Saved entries
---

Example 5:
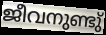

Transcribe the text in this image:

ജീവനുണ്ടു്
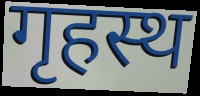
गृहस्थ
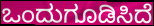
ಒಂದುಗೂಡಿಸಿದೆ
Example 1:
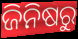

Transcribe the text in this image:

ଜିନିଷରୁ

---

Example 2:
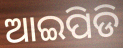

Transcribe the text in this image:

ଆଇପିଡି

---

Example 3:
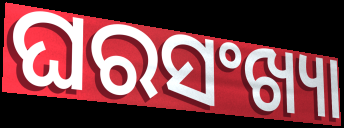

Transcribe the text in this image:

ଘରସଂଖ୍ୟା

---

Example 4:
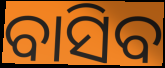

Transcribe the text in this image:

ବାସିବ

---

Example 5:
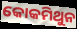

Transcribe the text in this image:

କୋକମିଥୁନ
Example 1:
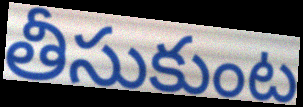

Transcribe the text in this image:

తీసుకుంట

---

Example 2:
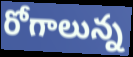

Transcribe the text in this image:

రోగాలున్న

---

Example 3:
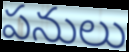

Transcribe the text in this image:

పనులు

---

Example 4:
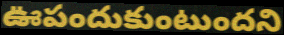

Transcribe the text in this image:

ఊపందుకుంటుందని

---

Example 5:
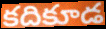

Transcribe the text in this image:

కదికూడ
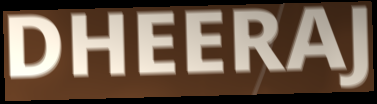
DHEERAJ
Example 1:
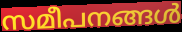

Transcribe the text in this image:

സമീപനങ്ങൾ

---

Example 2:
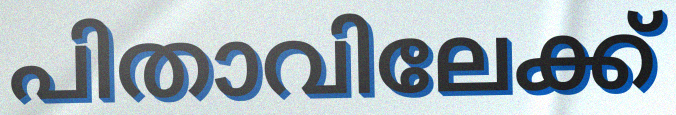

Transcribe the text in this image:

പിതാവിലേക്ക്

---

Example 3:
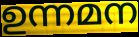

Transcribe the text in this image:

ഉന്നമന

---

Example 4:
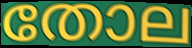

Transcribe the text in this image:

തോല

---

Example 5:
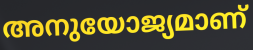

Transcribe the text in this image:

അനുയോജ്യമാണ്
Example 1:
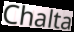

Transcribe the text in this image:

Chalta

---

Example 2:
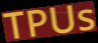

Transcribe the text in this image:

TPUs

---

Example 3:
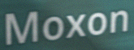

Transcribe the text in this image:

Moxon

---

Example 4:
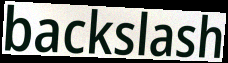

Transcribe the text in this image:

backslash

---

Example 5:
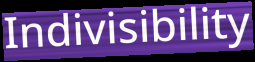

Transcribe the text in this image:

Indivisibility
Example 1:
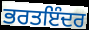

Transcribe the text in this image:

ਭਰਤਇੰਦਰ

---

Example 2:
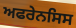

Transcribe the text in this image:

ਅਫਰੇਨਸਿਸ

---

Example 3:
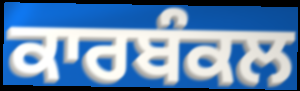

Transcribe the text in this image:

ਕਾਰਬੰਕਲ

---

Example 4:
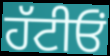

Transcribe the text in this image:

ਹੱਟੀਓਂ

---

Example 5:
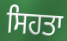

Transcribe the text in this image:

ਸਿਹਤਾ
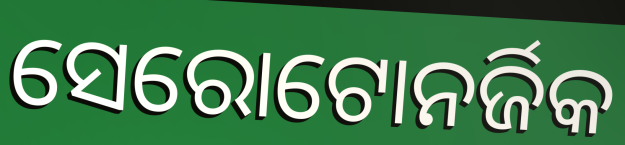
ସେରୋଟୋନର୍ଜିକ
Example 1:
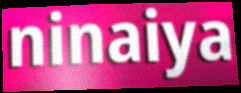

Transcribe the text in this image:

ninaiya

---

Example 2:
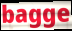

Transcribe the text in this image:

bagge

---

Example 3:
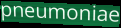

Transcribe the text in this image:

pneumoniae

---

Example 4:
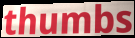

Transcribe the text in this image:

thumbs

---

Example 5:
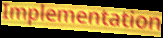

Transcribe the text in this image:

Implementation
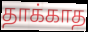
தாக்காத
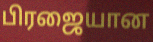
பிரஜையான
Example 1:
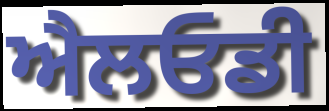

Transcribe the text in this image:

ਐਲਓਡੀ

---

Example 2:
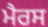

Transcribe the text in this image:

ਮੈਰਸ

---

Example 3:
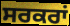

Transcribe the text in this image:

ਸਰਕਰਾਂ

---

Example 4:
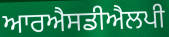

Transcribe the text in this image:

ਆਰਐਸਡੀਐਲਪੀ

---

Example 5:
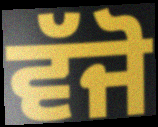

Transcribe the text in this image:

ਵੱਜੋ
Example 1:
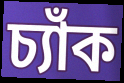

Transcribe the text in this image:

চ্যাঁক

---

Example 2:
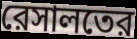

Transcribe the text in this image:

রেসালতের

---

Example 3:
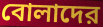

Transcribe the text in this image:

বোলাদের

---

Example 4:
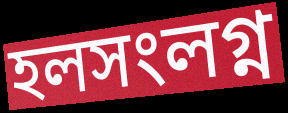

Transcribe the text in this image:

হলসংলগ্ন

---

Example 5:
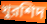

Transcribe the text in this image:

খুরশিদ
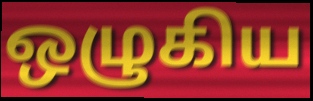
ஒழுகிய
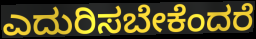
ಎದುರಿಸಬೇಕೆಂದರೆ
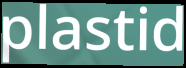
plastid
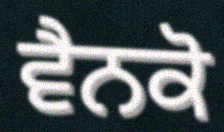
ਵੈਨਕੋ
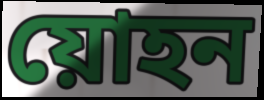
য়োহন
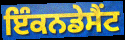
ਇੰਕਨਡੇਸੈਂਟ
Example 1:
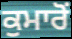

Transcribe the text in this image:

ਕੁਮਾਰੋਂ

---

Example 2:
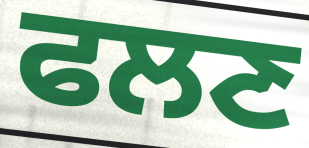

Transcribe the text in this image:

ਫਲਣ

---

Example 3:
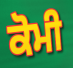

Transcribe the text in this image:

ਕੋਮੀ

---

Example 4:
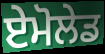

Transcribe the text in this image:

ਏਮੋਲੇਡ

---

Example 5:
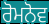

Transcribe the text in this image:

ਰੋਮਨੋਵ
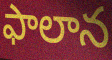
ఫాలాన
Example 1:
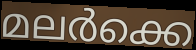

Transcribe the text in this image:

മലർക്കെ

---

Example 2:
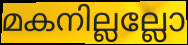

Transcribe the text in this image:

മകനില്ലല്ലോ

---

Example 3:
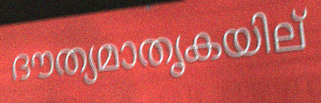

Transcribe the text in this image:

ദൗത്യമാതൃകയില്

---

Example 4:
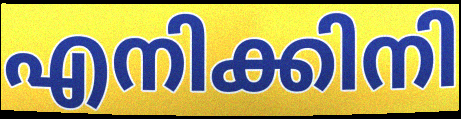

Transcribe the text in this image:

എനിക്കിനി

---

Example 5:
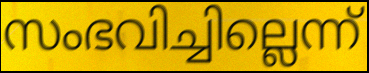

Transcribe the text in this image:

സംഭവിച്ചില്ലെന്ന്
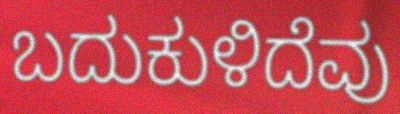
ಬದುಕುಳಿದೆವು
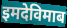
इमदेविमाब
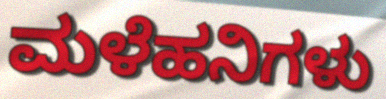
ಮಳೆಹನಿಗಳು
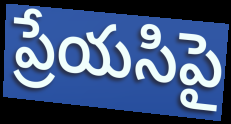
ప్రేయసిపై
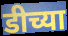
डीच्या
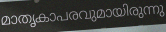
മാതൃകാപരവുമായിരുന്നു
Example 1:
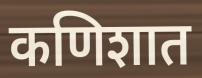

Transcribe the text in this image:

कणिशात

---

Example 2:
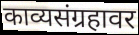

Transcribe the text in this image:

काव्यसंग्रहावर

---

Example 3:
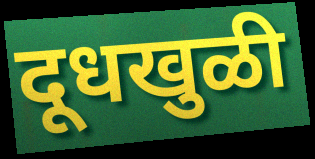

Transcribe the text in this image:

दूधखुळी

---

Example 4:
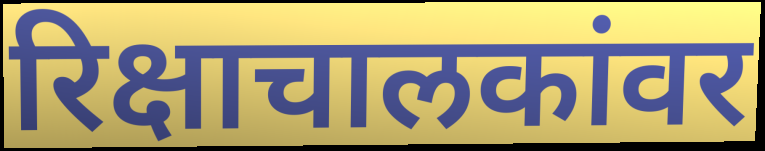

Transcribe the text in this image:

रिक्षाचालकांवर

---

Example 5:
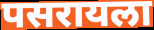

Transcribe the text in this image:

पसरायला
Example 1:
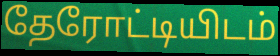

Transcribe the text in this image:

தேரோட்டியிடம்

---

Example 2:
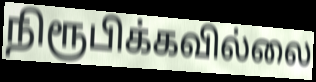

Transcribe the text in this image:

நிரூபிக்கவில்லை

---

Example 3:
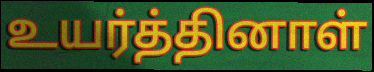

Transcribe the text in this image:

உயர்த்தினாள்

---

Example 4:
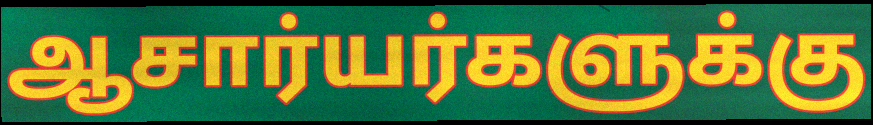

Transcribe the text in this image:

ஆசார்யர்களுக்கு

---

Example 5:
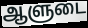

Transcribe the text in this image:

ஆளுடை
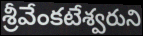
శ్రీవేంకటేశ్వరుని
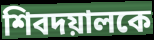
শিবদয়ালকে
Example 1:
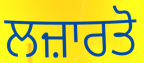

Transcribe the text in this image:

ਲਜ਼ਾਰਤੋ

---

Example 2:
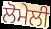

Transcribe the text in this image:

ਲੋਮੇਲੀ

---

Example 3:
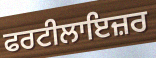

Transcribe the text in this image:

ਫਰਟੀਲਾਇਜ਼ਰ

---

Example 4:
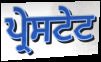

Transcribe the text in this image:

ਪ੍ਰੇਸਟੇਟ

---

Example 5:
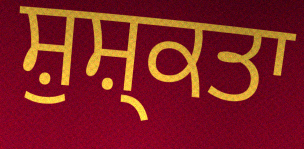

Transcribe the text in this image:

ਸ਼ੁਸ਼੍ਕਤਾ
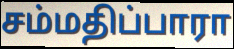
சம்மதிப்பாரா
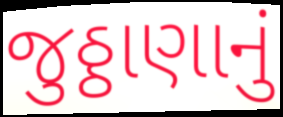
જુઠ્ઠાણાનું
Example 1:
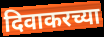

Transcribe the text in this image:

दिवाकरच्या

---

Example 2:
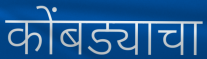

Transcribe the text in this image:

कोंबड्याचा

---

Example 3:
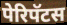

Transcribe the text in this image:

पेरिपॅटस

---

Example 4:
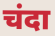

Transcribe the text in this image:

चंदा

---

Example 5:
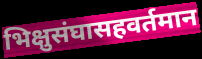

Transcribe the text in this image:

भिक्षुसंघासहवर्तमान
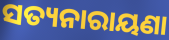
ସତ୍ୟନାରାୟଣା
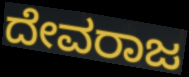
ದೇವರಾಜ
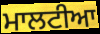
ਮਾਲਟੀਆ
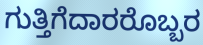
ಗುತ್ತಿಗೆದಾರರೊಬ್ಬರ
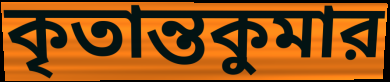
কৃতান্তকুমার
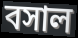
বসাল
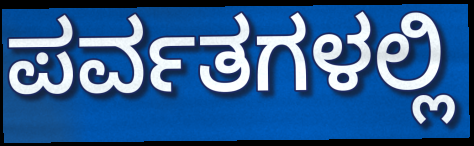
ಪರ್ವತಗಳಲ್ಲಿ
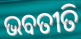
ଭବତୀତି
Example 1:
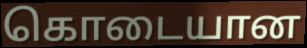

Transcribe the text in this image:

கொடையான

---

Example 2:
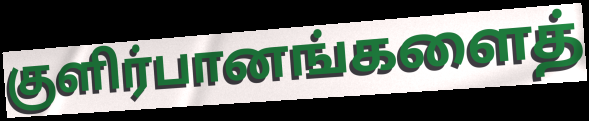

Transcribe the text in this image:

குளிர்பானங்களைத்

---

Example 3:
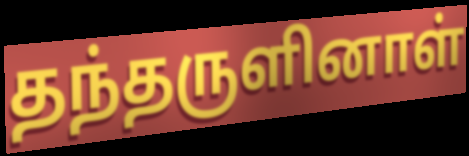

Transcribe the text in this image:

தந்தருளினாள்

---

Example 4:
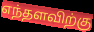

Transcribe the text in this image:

- _WORK INSTRUCTIONS_: Please ensure that the data above is repeated exactly, with no pictures in the copy.

- _SOLUTION BELOW_:
---

Example 5:

Transcribe the text in this image:

ജീവനുണ്ടു്
गृहस्थ
ಒಂದುಗೂಡಿಸಿದೆ
Example 1:

Transcribe the text in this image:

ଜିନିଷରୁ

---

Example 2:

Transcribe the text in this image:

ଆଇପିଡି

---

Example 3:

Transcribe the text in this image:

ଘରସଂଖ୍ୟା

---

Example 4:

Transcribe the text in this image:

ବାସିବ

---

Example 5:

Transcribe the text in this image:

କୋକମିଥୁନ
Example 1:

Transcribe the text in this image:

తీసుకుంట

---

Example 2:

Transcribe the text in this image:

రోగాలున్న

---

Example 3:

Transcribe the text in this image:

పనులు

---

Example 4:

Transcribe the text in this image:

ఊపందుకుంటుందని

---

Example 5:

Transcribe the text in this image:

కదికూడ
DHEERAJ
Example 1:

Transcribe the text in this image:

സമീപനങ്ങൾ

---

Example 2:

Transcribe the text in this image:

പിതാവിലേക്ക്

---

Example 3:

Transcribe the text in this image:

ഉന്നമന

---

Example 4:

Transcribe the text in this image:

തോല

---

Example 5:

Transcribe the text in this image:

അനുയോജ്യമാണ്
Example 1:

Transcribe the text in this image:

Chalta

---

Example 2:

Transcribe the text in this image:

TPUs

---

Example 3:

Transcribe the text in this image:

Moxon

---

Example 4:

Transcribe the text in this image:

backslash

---

Example 5:

Transcribe the text in this image:

Indivisibility
Example 1:

Transcribe the text in this image:

ਭਰਤਇੰਦਰ

---

Example 2:

Transcribe the text in this image:

ਅਫਰੇਨਸਿਸ

---

Example 3:

Transcribe the text in this image:

ਕਾਰਬੰਕਲ

---

Example 4:

Transcribe the text in this image:

ਹੱਟੀਓਂ

---

Example 5:

Transcribe the text in this image:

ਸਿਹਤਾ
ସେରୋଟୋନର୍ଜିକ
Example 1:

Transcribe the text in this image:

ninaiya

---

Example 2:

Transcribe the text in this image:

bagge

---

Example 3:

Transcribe the text in this image:

pneumoniae

---

Example 4:

Transcribe the text in this image:

thumbs

---

Example 5:

Transcribe the text in this image:

Implementation
தாக்காத
பிரஜையான
Example 1:

Transcribe the text in this image:

ਐਲਓਡੀ

---

Example 2:

Transcribe the text in this image:

ਮੈਰਸ

---

Example 3:

Transcribe the text in this image:

ਸਰਕਰਾਂ

---

Example 4:

Transcribe the text in this image:

ਆਰਐਸਡੀਐਲਪੀ

---

Example 5:

Transcribe the text in this image:

ਵੱਜੋ
Example 1:

Transcribe the text in this image:

চ্যাঁক

---

Example 2:

Transcribe the text in this image:

রেসালতের

---

Example 3:

Transcribe the text in this image:

বোলাদের

---

Example 4:

Transcribe the text in this image:

হলসংলগ্ন

---

Example 5:

Transcribe the text in this image:

খুরশিদ
ஒழுகிய
ಎದುರಿಸಬೇಕೆಂದರೆ
plastid
ਵੈਨਕੋ
য়োহন
ਇੰਕਨਡੇਸੈਂਟ
Example 1:

Transcribe the text in this image:

ਕੁਮਾਰੋਂ

---

Example 2:

Transcribe the text in this image:

ਫਲਣ

---

Example 3:

Transcribe the text in this image:

ਕੋਮੀ

---

Example 4:

Transcribe the text in this image:

ਏਮੋਲੇਡ

---

Example 5:

Transcribe the text in this image:

ਰੋਮਨੋਵ
ఫాలాన
Example 1:

Transcribe the text in this image:

മലർക്കെ

---

Example 2:

Transcribe the text in this image:

മകനില്ലല്ലോ

---

Example 3:

Transcribe the text in this image:

ദൗത്യമാതൃകയില്

---

Example 4:

Transcribe the text in this image:

എനിക്കിനി

---

Example 5:

Transcribe the text in this image:

സംഭവിച്ചില്ലെന്ന്
ಬದುಕುಳಿದೆವು
इमदेविमाब
ಮಳೆಹನಿಗಳು
ప్రేయసిపై
डीच्या
മാതൃകാപരവുമായിരുന്നു
Example 1:

Transcribe the text in this image:

कणिशात

---

Example 2:

Transcribe the text in this image:

काव्यसंग्रहावर

---

Example 3:

Transcribe the text in this image:

दूधखुळी

---

Example 4:

Transcribe the text in this image:

रिक्षाचालकांवर

---

Example 5:

Transcribe the text in this image:

पसरायला
Example 1:

Transcribe the text in this image:

தேரோட்டியிடம்

---

Example 2:

Transcribe the text in this image:

நிரூபிக்கவில்லை

---

Example 3:

Transcribe the text in this image:

உயர்த்தினாள்

---

Example 4:

Transcribe the text in this image:

ஆசார்யர்களுக்கு

---

Example 5:

Transcribe the text in this image:

ஆளுடை
శ్రీవేంకటేశ్వరుని
শিবদয়ালকে
Example 1:

Transcribe the text in this image:

ਲਜ਼ਾਰਤੋ

---

Example 2:

Transcribe the text in this image:

ਲੋਮੇਲੀ

---

Example 3:

Transcribe the text in this image:

ਫਰਟੀਲਾਇਜ਼ਰ

---

Example 4:

Transcribe the text in this image:

ਪ੍ਰੇਸਟੇਟ

---

Example 5:

Transcribe the text in this image:

ਸ਼ੁਸ਼੍ਕਤਾ
சம்மதிப்பாரா
જુઠ્ઠાણાનું
Example 1:

Transcribe the text in this image:

दिवाकरच्या

---

Example 2:

Transcribe the text in this image:

कोंबड्याचा

---

Example 3:

Transcribe the text in this image:

पेरिपॅटस

---

Example 4:

Transcribe the text in this image:

चंदा

---

Example 5:

Transcribe the text in this image:

भिक्षुसंघासहवर्तमान
ସତ୍ୟନାରାୟଣା
ದೇವರಾಜ
ਮਾਲਟੀਆ
ಗುತ್ತಿಗೆದಾರರೊಬ್ಬರ
কৃতান্তকুমার
বসাল
ಪರ್ವತಗಳಲ್ಲಿ
ଭବତୀତି
Example 1:

Transcribe the text in this image:

கொடையான

---

Example 2:

Transcribe the text in this image:

குளிர்பானங்களைத்

---

Example 3:

Transcribe the text in this image:

தந்தருளினாள்

---

Example 4:

Transcribe the text in this image:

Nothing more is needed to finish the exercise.